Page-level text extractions
※ ※ ※

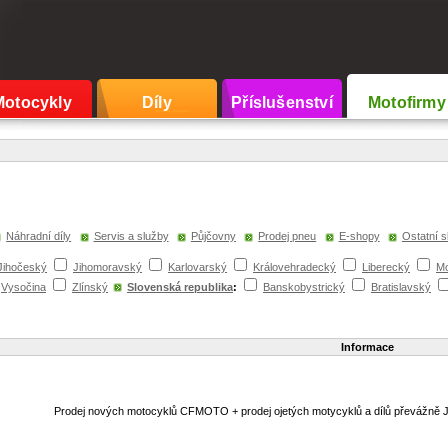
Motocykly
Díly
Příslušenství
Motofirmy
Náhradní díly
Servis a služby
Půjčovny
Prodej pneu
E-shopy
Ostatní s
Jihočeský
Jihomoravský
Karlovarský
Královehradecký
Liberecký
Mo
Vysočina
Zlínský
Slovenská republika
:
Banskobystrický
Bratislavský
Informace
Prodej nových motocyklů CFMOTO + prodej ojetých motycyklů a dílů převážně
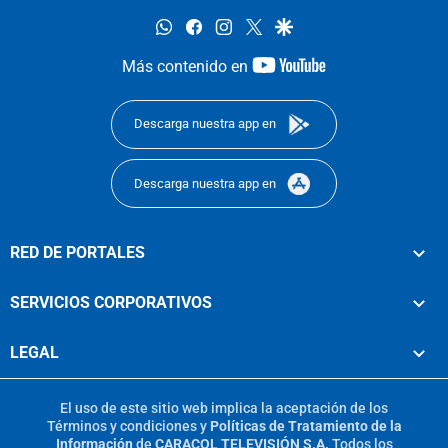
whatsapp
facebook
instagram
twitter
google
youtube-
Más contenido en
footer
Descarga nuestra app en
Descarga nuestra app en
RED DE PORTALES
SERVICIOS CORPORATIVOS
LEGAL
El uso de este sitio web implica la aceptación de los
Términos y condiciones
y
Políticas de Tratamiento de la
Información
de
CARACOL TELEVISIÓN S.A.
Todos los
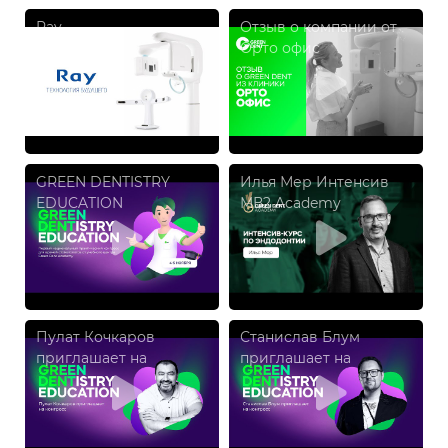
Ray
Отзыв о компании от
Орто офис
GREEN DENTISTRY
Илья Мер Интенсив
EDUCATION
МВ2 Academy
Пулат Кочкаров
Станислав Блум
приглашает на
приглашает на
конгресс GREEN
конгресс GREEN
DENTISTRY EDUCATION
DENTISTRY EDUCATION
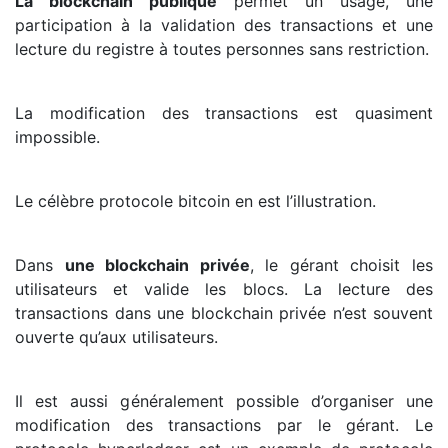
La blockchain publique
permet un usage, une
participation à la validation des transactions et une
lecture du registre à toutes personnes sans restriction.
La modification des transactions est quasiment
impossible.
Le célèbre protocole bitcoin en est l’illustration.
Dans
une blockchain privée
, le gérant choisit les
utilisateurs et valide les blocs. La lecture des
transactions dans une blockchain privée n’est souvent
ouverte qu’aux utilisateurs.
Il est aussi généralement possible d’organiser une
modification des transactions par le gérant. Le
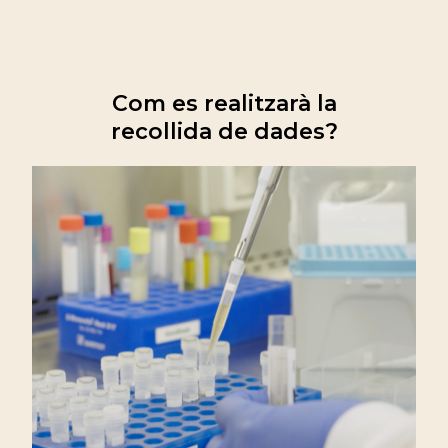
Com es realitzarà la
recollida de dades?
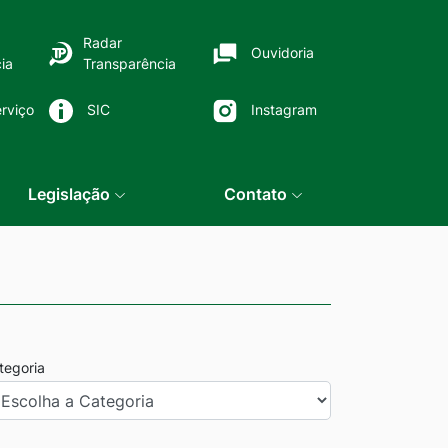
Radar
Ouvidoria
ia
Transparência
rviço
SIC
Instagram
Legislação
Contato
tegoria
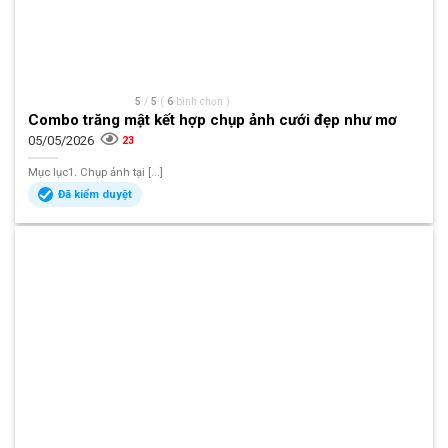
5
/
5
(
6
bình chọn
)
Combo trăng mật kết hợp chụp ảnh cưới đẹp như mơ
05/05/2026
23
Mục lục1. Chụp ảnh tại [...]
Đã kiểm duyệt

※ ※ ※

Directions
Using the data above, return each line that includes the word "blockchain".

Task response
La blockchain publique
une blockchain privée
transactions dans une blockchain privée n’est souvent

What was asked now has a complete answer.